DESCRIPTION OF THE TASK: Reproduce every line of the listing below word for word, leaving out the pictures.

◆ ◆ ◆ ◆ ◆ ◆ ◆

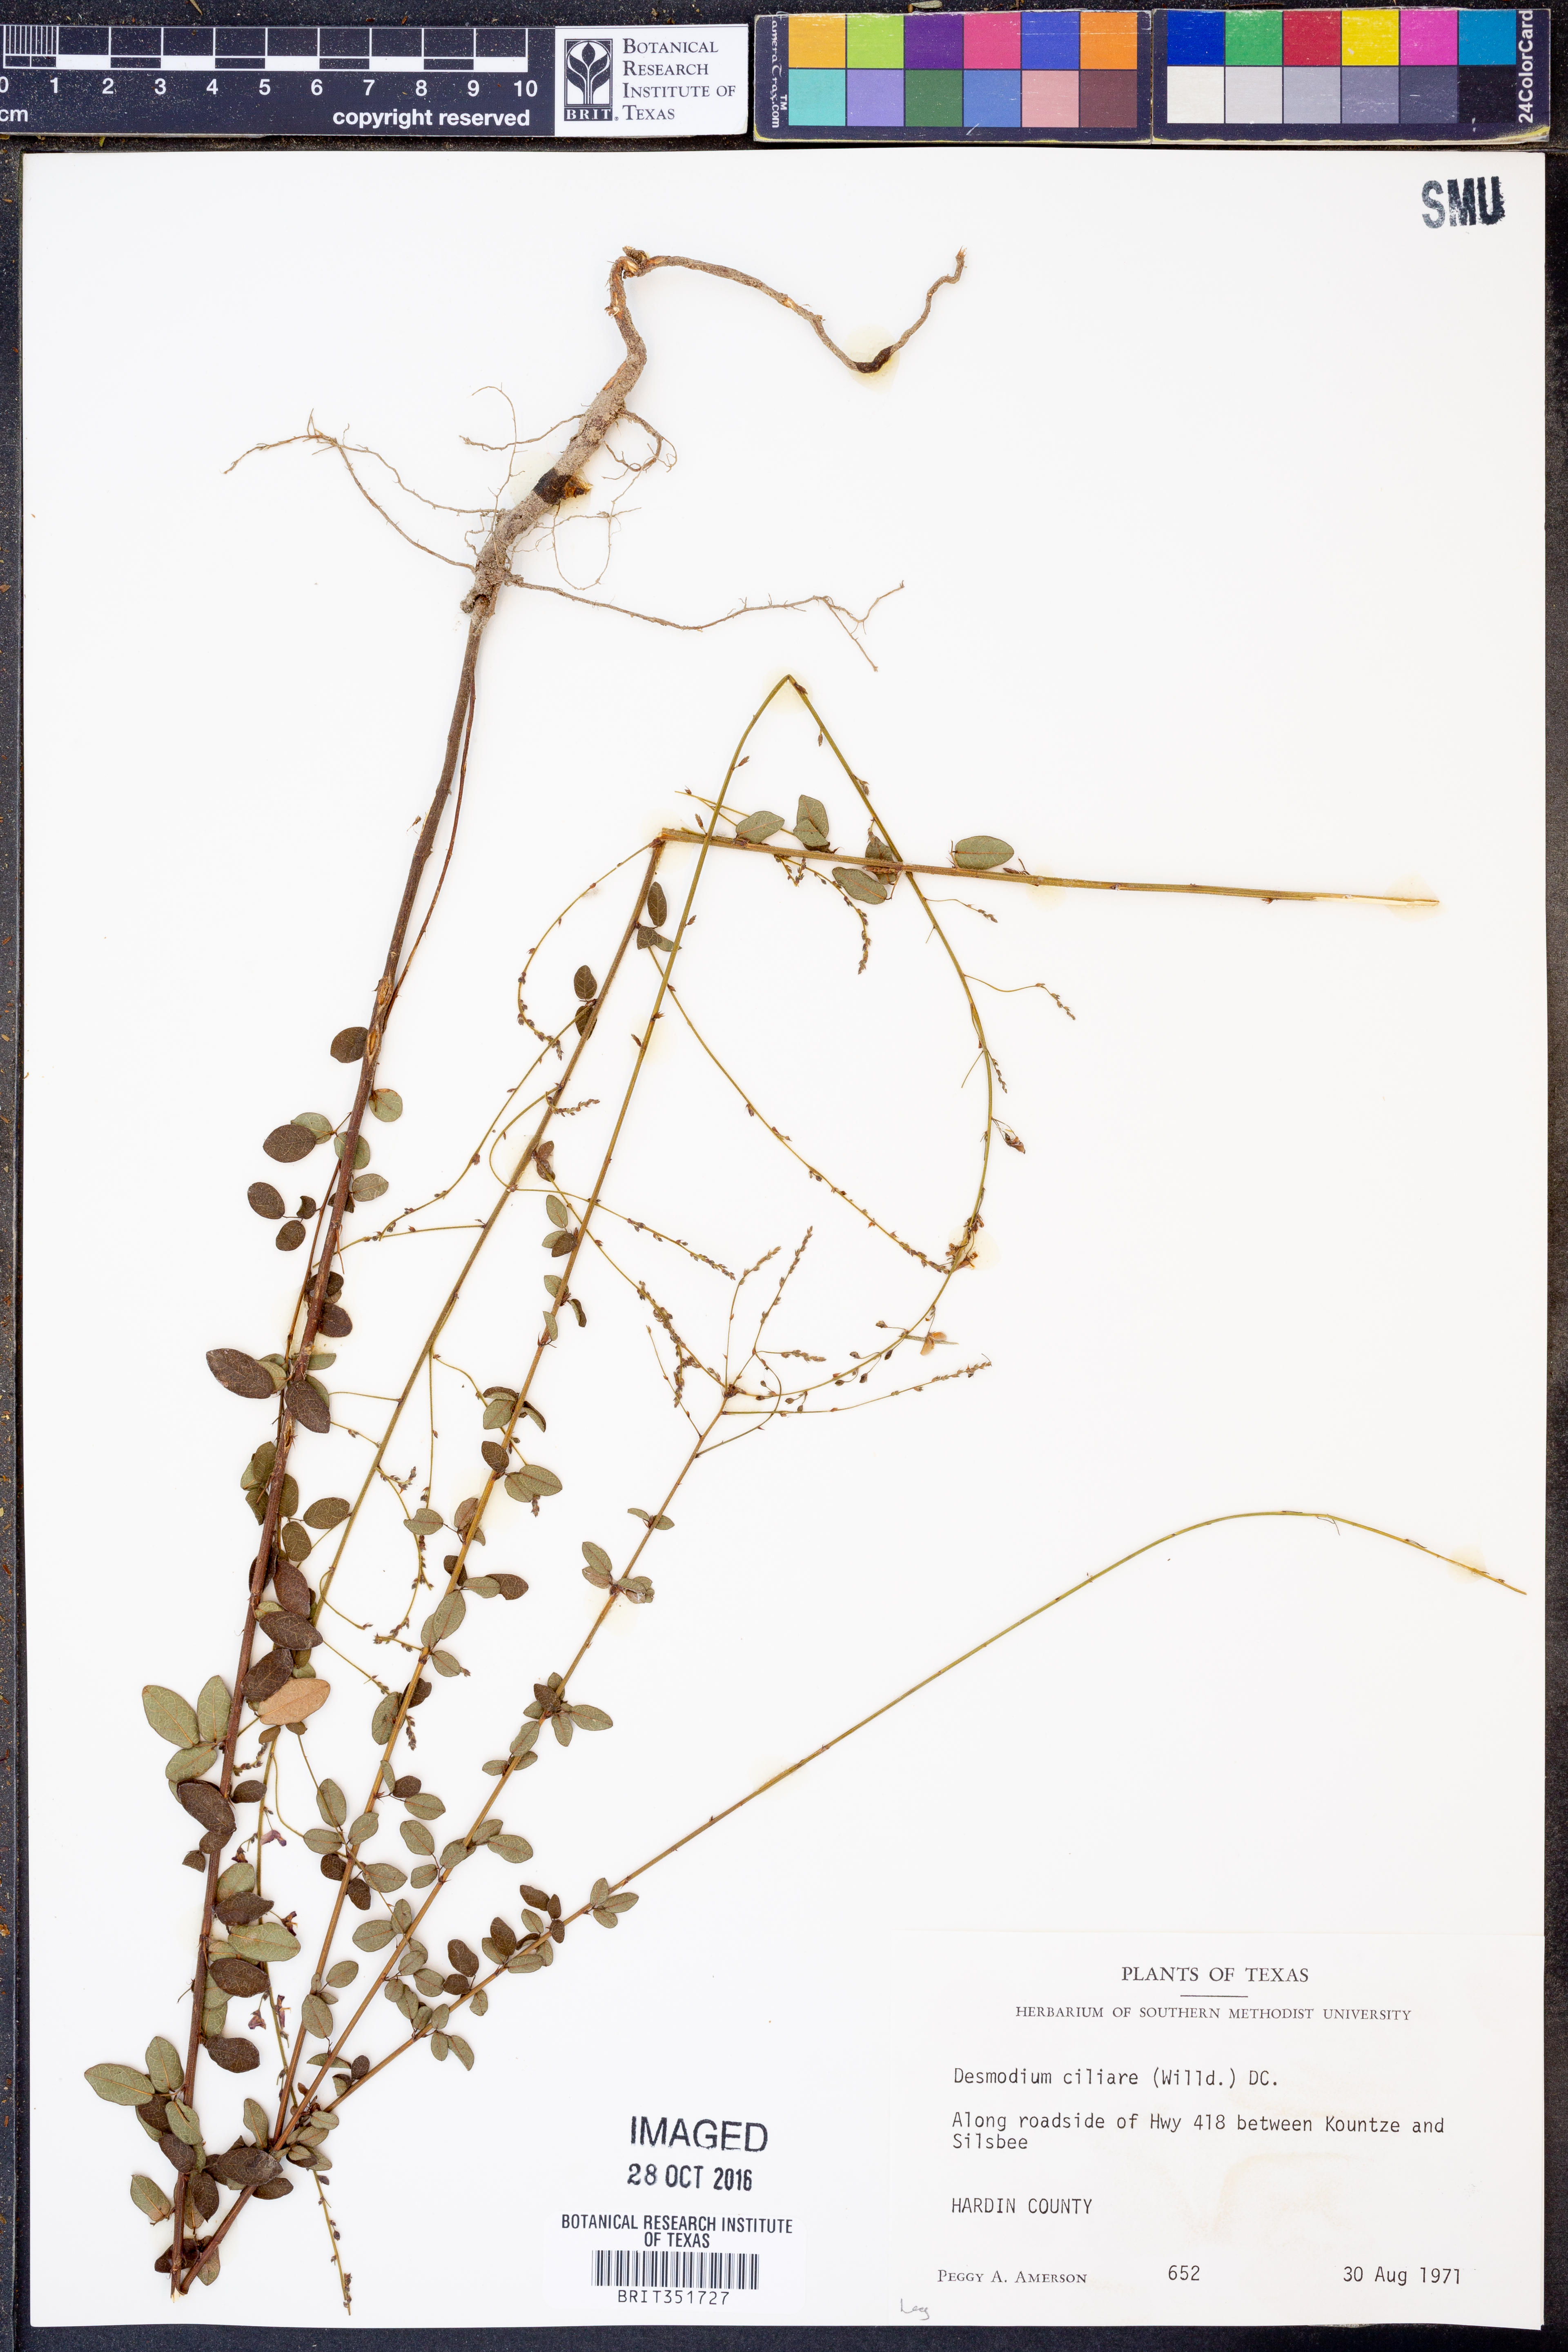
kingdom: Plantae
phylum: Tracheophyta
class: Magnoliopsida
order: Fabales
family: Fabaceae
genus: Desmodium
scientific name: Desmodium ciliare
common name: Hairy small-leaf ticktrefoil
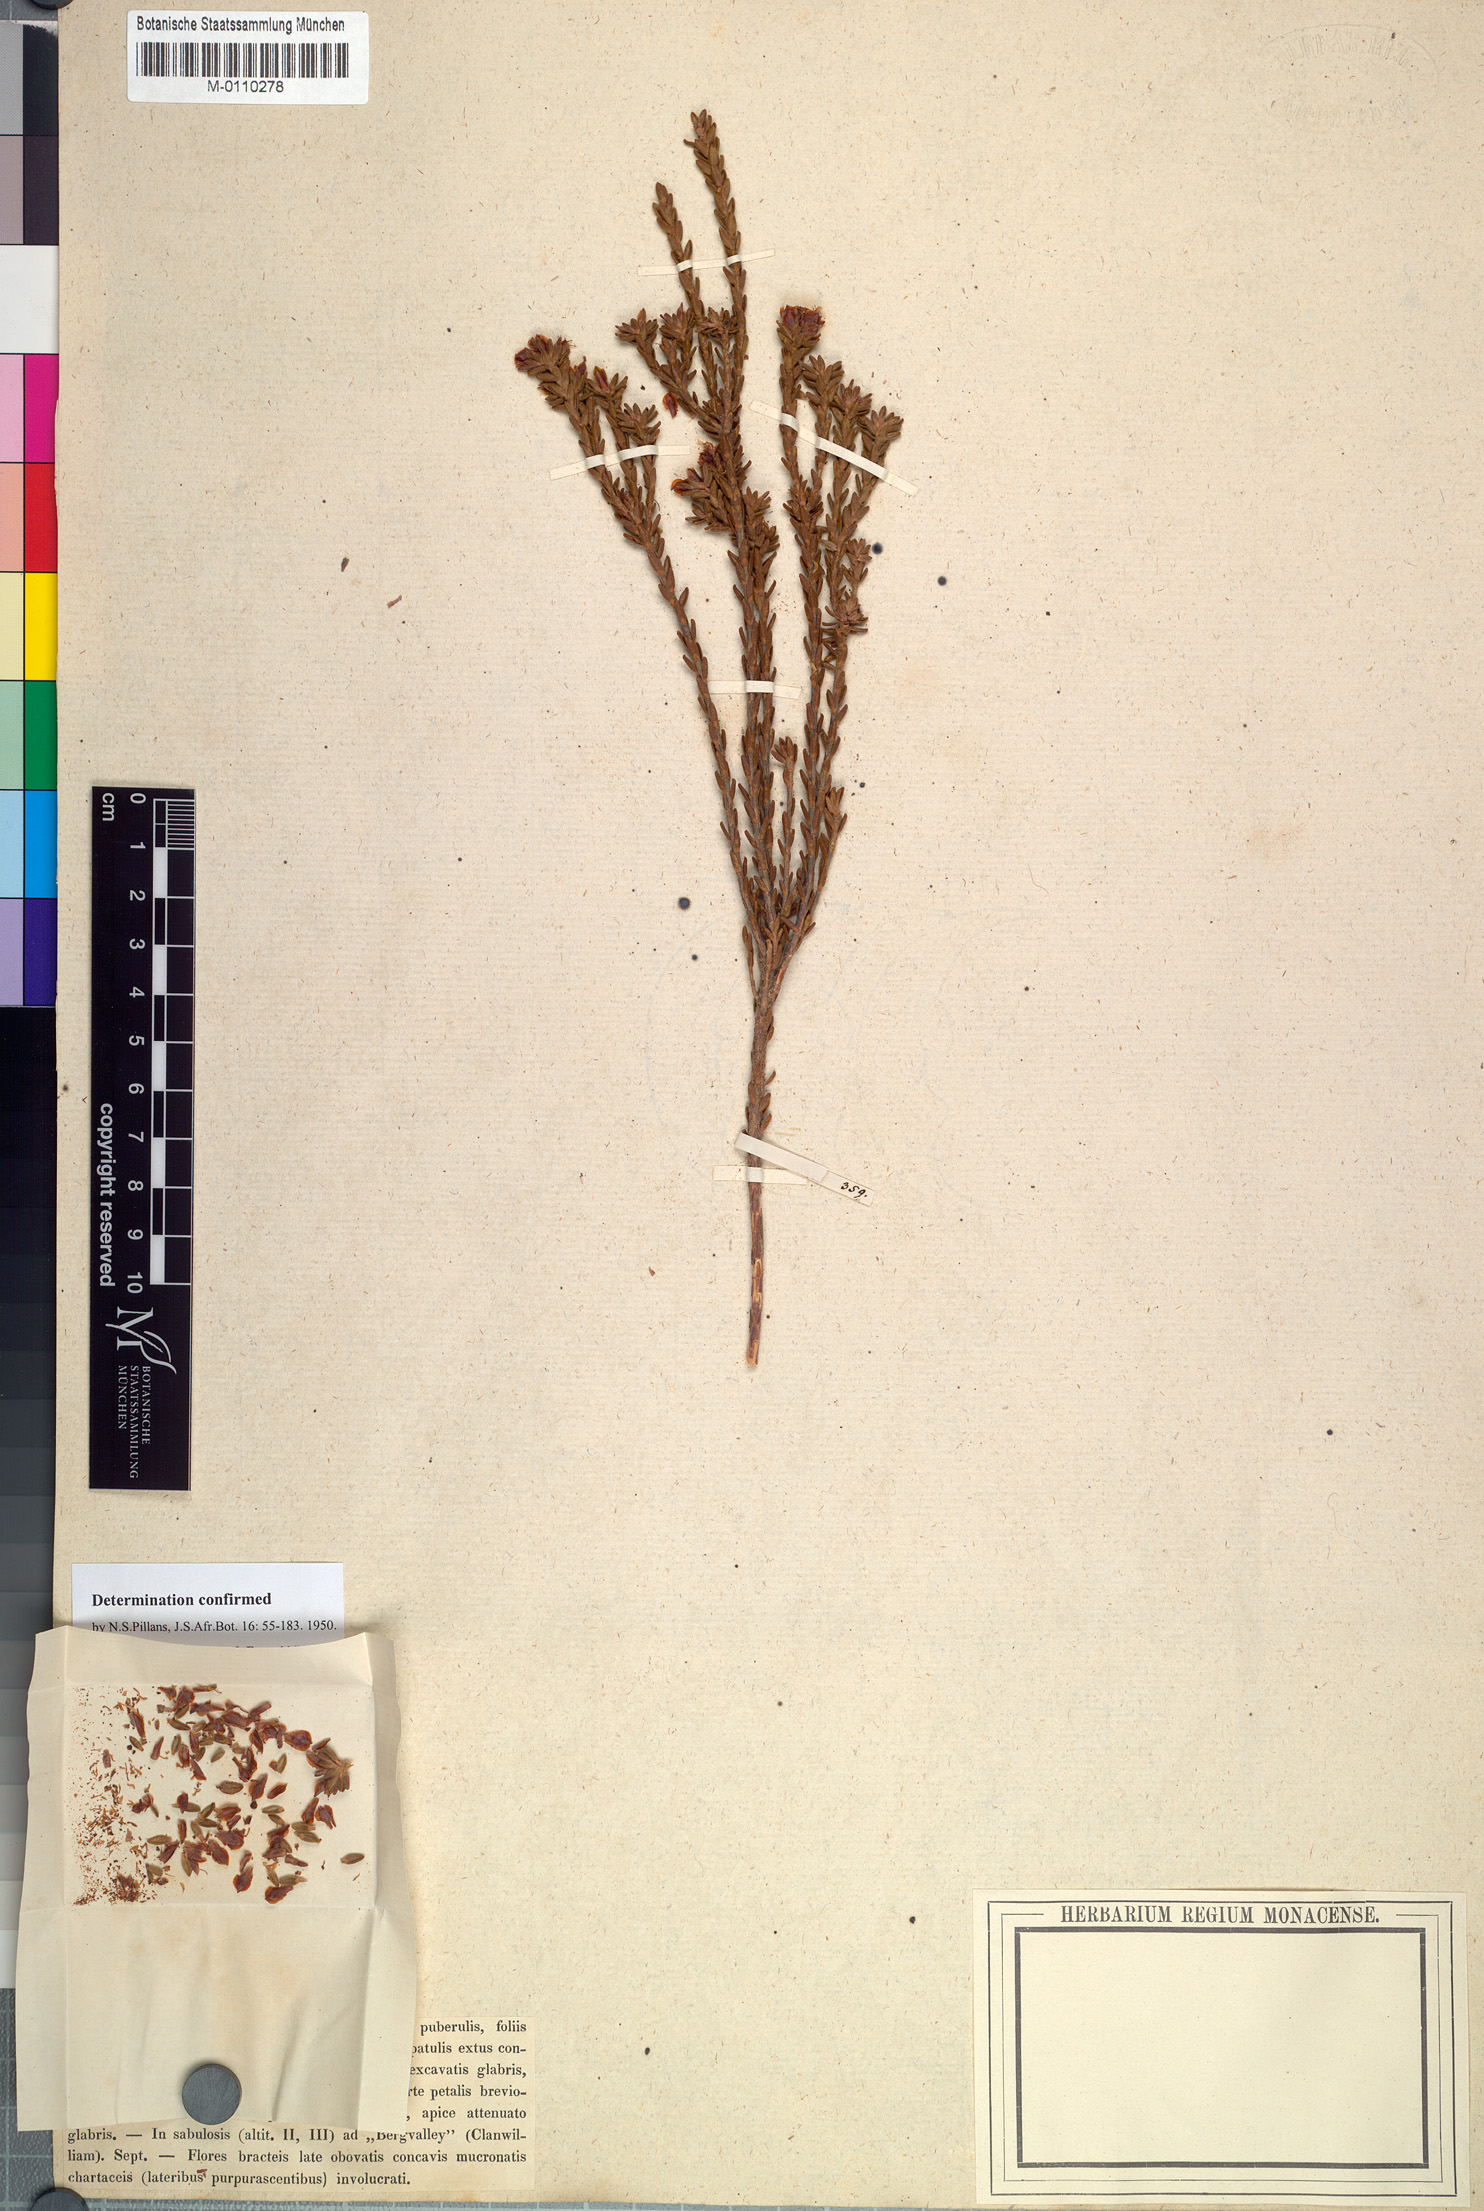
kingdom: Plantae
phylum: Tracheophyta
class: Magnoliopsida
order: Sapindales
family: Rutaceae
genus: Agathosma
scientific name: Agathosma involucrata
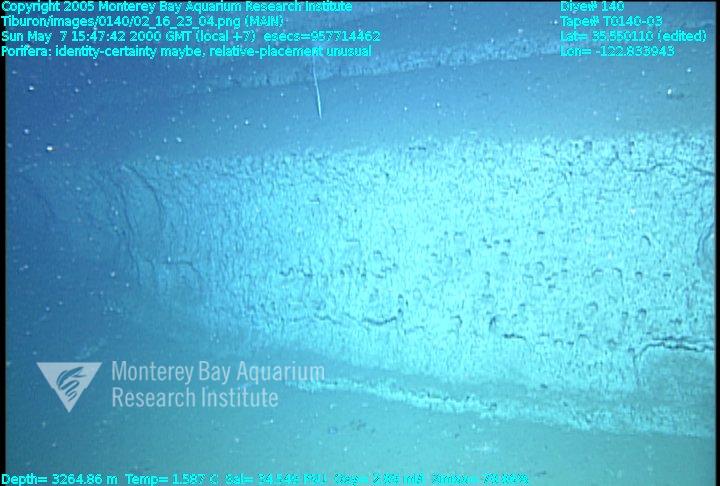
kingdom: Animalia
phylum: Porifera
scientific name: Porifera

◆ ◆ ◆ ◆ ◆ ◆ ◆

RESULT FOR THIS EXERCISE:
kingdom: Plantae
phylum: Tracheophyta
class: Magnoliopsida
order: Fabales
family: Fabaceae
genus: Desmodium
scientific name: Desmodium ciliare
common name: Hairy small-leaf ticktrefoil
kingdom: Plantae
phylum: Tracheophyta
class: Magnoliopsida
order: Sapindales
family: Rutaceae
genus: Agathosma
scientific name: Agathosma involucrata
kingdom: Animalia
phylum: Porifera
scientific name: Porifera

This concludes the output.